Le Togo dans l'Alliance des États du Sahel : une perspective controversée
Le Togo dans l'Alliance des États du Sahel : une perspective controversée
L'annonce récente de Robert Dussey, ministre des Affaires étrangères du Togo, sur une possible adhésion de son pays à l'Alliance des États du Sahel (AES), a surpris plus d'un et provoqué un flot de réactions dans les milieux politiques et médiatiques ouest-africains. Fondée par le Burkina Faso, le Mali et le Niger en 2023, cette Alliance est née dans un contexte de rejet des influences étrangères et de réaffirmation de la souveraineté des États sahéliens. Toutefois, pour un État comme le Togo, cette perspective suscite de profondes interrogations, non seulement en raison des orientations idéologiques des membres de l'AES, mais aussi à cause des caractéristiques politiques du régime togolais.
Un régime autoritaire ancré dans l'histoire
Depuis 1967, le pouvoir est concentré entre les mains de la famille Gnassingbé. Gnassingbé Eyadéma, arrivé au pouvoir par un coup d'État, a dirigé le pays durant 38 ans, s'appuyant sur des réformes constitutionnelles taillées sur mesure, une répression constante et un contrôle absolu des institutions.Sa mort, en 2005, aurait pu ouvrir la voie à une transition démocratique. Cependant, son fils, Faure Gnassingbé, a immédiatement pris sa succession dans un climat de violences meurtrières, où des manifestations massivement réprimées ont fait des centaines de morts. Ce passage de témoin, orchestré au mépris des principes démocratiques, a marqué la continuité d'un régime autoritaire profondément enraciné.
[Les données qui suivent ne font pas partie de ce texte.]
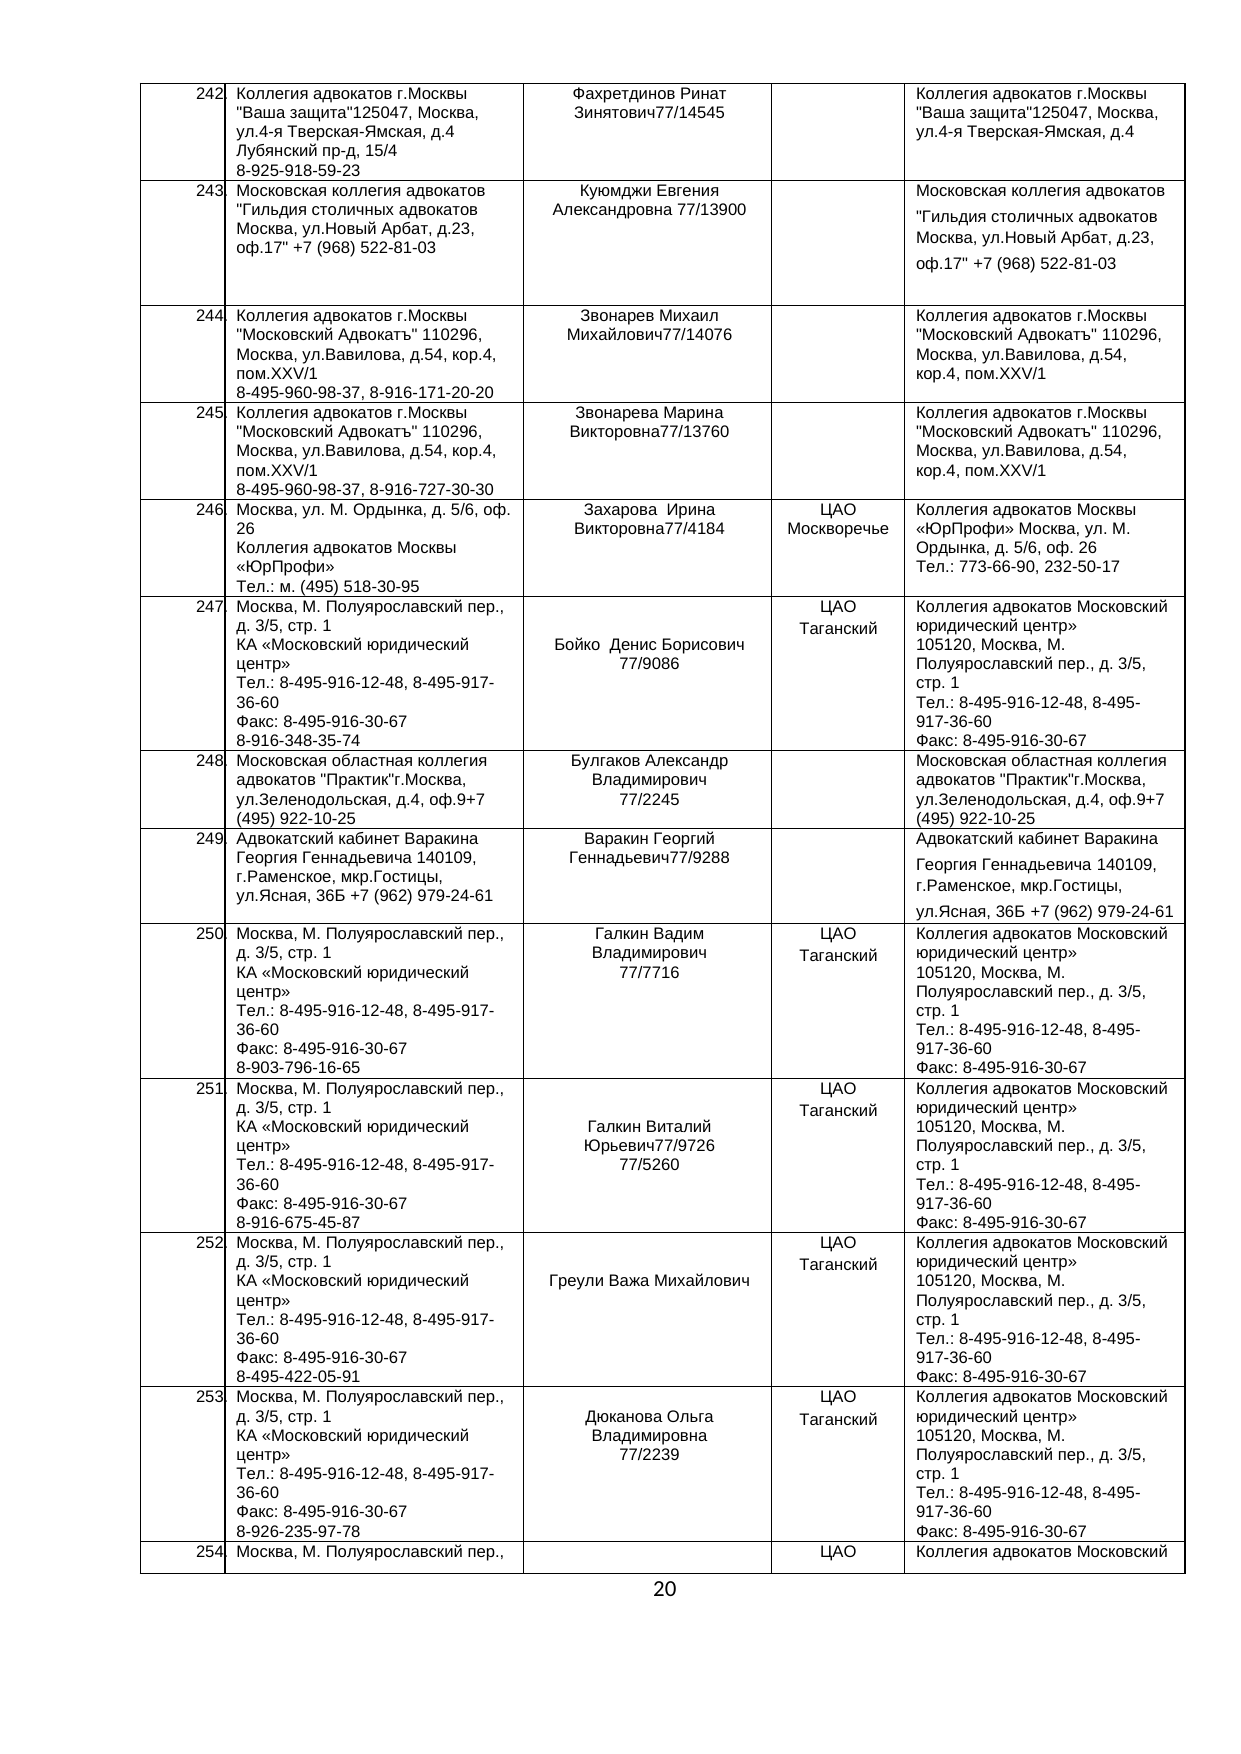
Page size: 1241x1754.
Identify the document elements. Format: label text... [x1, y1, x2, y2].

table_cell Москва, ул. М. Ордынка, д. 5/6, оф. 26 Коллегия адвокатов Москвы «ЮрПрофи» Тел.: м. (495) 518-30-95 [226, 500, 523, 596]
table_cell Московская областная коллегия адвокатов "Практик"г.Москва, ул.Зеленодольская, д.4, оф.9+7 (495) 922-10-25 [226, 751, 523, 828]
table_cell ЦАО Таганский [772, 1542, 904, 1573]
table_cell Московская коллегия адвокатов "Гильдия столичных адвокатов Москва, ул.Новый Арбат, д.23, оф.17" +7 (968) 522-81-03 [226, 181, 523, 305]
table_cell Коллегия адвокатов г.Москвы "Московский Адвокатъ" 110296, Москва, ул.Вавилова, д.54, кор.4, пом.XXV/1 8-495-960-98-37, 8-916-171-20-20 [226, 306, 523, 402]
table_cell [772, 84, 904, 179]
table_cell [141, 306, 224, 402]
table_cell Захарова Ирина Викторовна77/4184 [524, 500, 771, 596]
table_cell [141, 403, 224, 499]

Les contradictions idéologiques avec l'AES
Les pratiques autoritaires du gouvernement togolais entrent en contradiction directe avec les principes affichés par l'AES. L'AES se présente comme une réponse à l'ingérence étrangère et revendique un retour à la souveraineté populaire. Bien qu'elle soit dirigée par des juntes militaires, l'AES s'appuie sur une rhétorique révolutionnaire, cherchant à incarner les aspirations des peuples sahéliens. À l'inverse, le régime togolais, dynastique et marqué par l'absence de légitimité populaire, s'éloigne de ces idéaux.De plus, les pays de l'AES ont clairement exprimé leur volonté de réorienter leurs alliances stratégiques vers des partenaires alternatifs tels que la Russie ou la Turquie. Ce choix reflète une volonté de s'émanciper de l'influence occidentale, tout en affirmant une posture de résistance face à l'ordre international traditionnel.Cette orientation contraste avec celle du Togo, qui continue de cultiver des relations étroites avec la France et d'autres puissances occidentales.
Une adhésion qui pourrait fragiliser le régime togolais
Au-delà des conséquences diplomatiques, une éventuelle adhésion du Togo à l'Alliance des États du Sahel (AES) pourrait engendrer des répercussions internes significatives. Faure Gnassingbé, déjà critiqué pour son régime autoritaire, risquerait d'être perçu comme cherchant à s'associer à l'AES dans le but de consolider son pouvoir.Des figures de l'opposition telles que Jean Pierre Fabre ou la Dynamique pour la Majorité du Peuple (DMP) pourraient exploiter cette adhésion pour réaffirmer leur discours sur l'isolement progressif du Togo au niveau international.
Un équilibre difficile à maintenir ?
Envisager une adhésion à l'AES pour le Togo pourrait avoir des répercussions de grande ampleur. Entre les contradictions idéologiques, les risques de polarisation régionale et les défis internes, le choix d'intégrer l'AES semble plus complexe qu'il n'y paraît.Pour l'Alliance des États du Sahel, accueillir un pays comme le Togo serait un pari qui pourrait soit renforcer son poids régional, soit diluer son identité idéologique. Dans tous les cas, il est clair que cette décision, si elle venait à se concrétiser, marquerait un tournant significatif dans la politique régionale de l'Afrique de l'Ouest.